In signing on to Trump’s 2016 campaign, there was a clear transaction at work. Pence, then the governor of Indiana, would bring a gravitas and respectability to the chaos that had surrounded Trump’s run. His conservative bona fides were unquestionable, he sat at the nexus between old-school corporate-friendly Republicans and evangelical Christians, and he would offset the latter’s questions about the irreligious man at the top of the ticket. In exchange, Pence could duck out of his struggling re-election campaign and stake his claim as the heir to the party — a former vice-presidential candidate who had been tested on the trail and would be ready for the nomination in 2020.
In signing on to Trump’s 2016 campaign, there was a clear transaction at work.
Then, against all expectations, Pence found himself living in the Naval Observatory. Though he spent the following four years working plenty behind the scenes, publicly Pence did little to distinguish himself beyond fawning over Trump. For most of his term, Pence was purposefully kept in the background, and unlike most of his modern counterparts, he held no specific portfolio or area of expertise. He was made the point person of the White House coronavirus task force early in the pandemic, but held little authority as the crisis dragged on.

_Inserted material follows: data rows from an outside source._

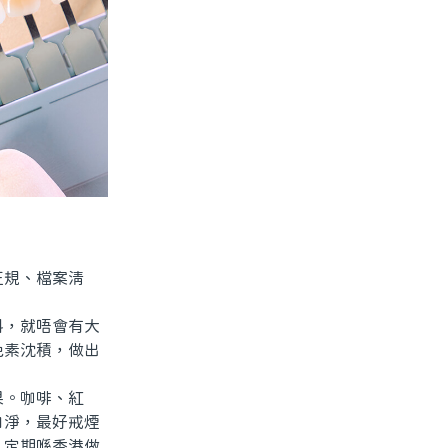
規、檔案清
，就唔會有大
色素沈積，做出
。咖啡、紅
白淨，最好戒煙
。定期喺香港做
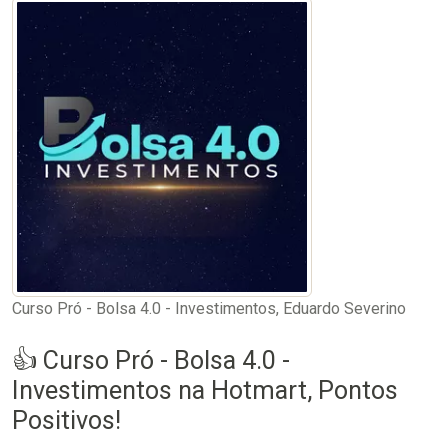
Curso Pró - Bolsa 4.0 - Investimentos, Eduardo Severino
👍 Curso Pró - Bolsa 4.0 -
Investimentos na Hotmart, Pontos
Positivos!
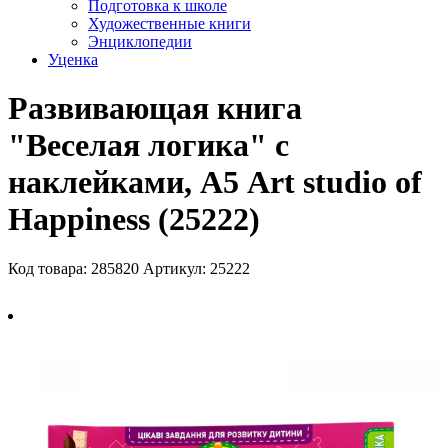
Подготовка к школе
Художественные книги
Энциклопедии
Уценка
Развивающая книга
"Веселая логика" с
наклейками, А5 Art studio of
Happiness (25222)
Код товара: 285820
Артикул: 25222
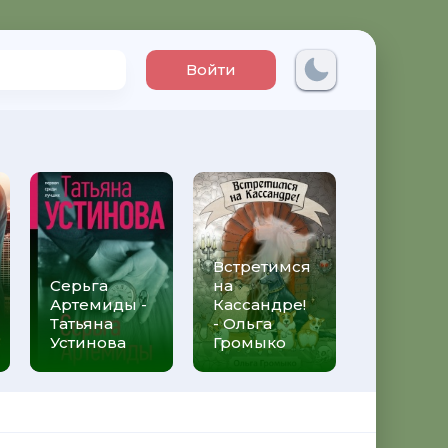
Войти
Встретимся
Три мет
Серьга
на
над неб
Артемиды -
Кассандре!
Трижды 
Татьяна
- Ольга
Федери
Устинова
Громыко
Моччиа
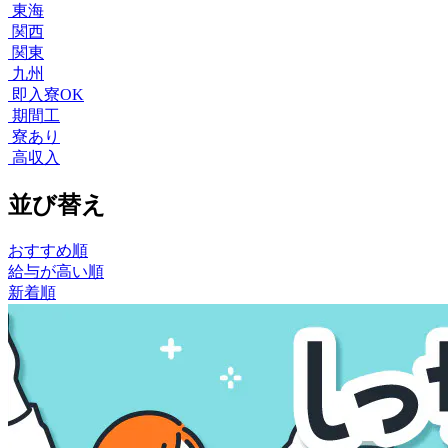
東海
関西
関東
九州
即入寮OK
期間工
寮あり
高収入
並び替え
おすすめ順
給与が高い順
新着順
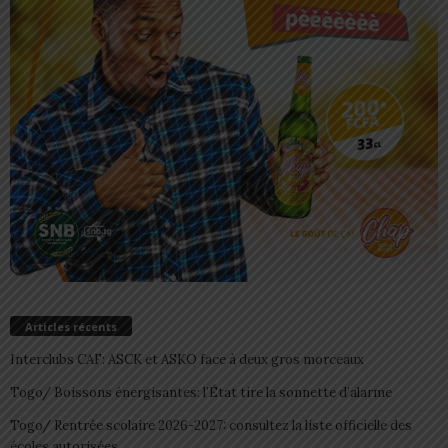
Articles récents
Interclubs CAF: ASCK et ASKO face à deux gros morceaux
Togo/ Boissons énergisantes: l’État tire la sonnette d’alarme
Togo/ Rentrée scolaire 2026-2027: consultez la liste officielle des
écoles autorisées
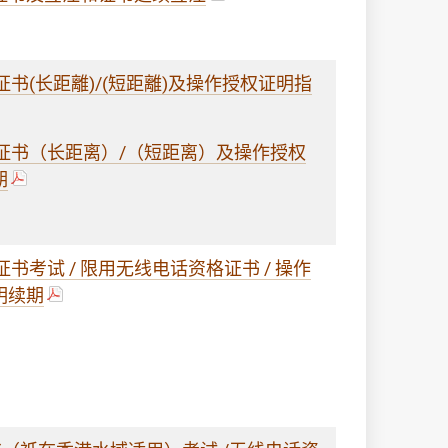
书(长距離)/(短距離)及操作授权证明指
证书（长距离）/（短距离）及操作授权
期
考试 / 限用无线电话资格证书 / 操作
明续期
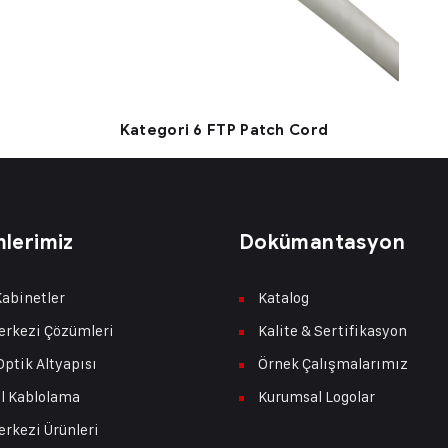
Kategori 6 FTP Patch Cord
lerimiz
Dokümantasyon
abinetler
Katalog
erkezi Çözümleri
Kalite & Sertifikasyon
Optik Altyapısı
Örnek Çalışmalarımız
l Kablolama
Kurumsal Logolar
erkezi Ürünleri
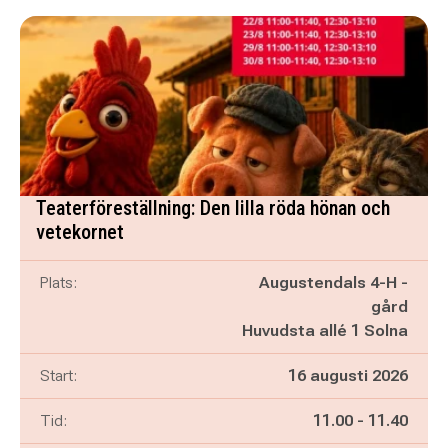
Teaterföreställning: Den lilla röda hönan och
vetekornet
Plats:
Augustendals 4-H -
gård
Huvudsta allé 1 Solna
Start:
16 augusti 2026
Pågår mellan
och
Tid:
11.00
-
11.40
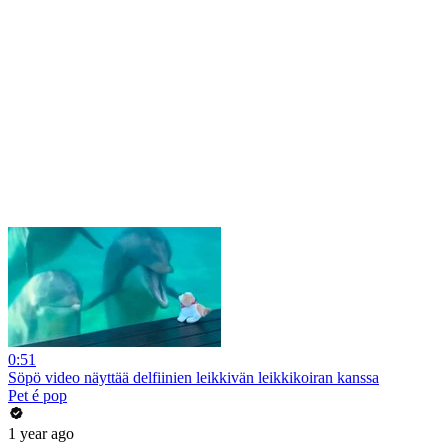
0:51
Söpö video näyttää delfiinien leikkivän leikkikoiran kanssa
Pet é pop
1 year ago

When Trump lost in 2020, Pence did little to help turn off the ensuing firehose of lies about mass election fraud. His 2022 memoir emphasized that he was all-in on the legal challenges to the voting and shared the “concerns” about supposed irregularities in the process. It was only when there was no other choice that he did the right thing, correctly telling Trump that he had no power to unilaterally throw the election on Jan. 6, 2021. The mob that ransacked the Capitol and called for his hanging that day thought otherwise.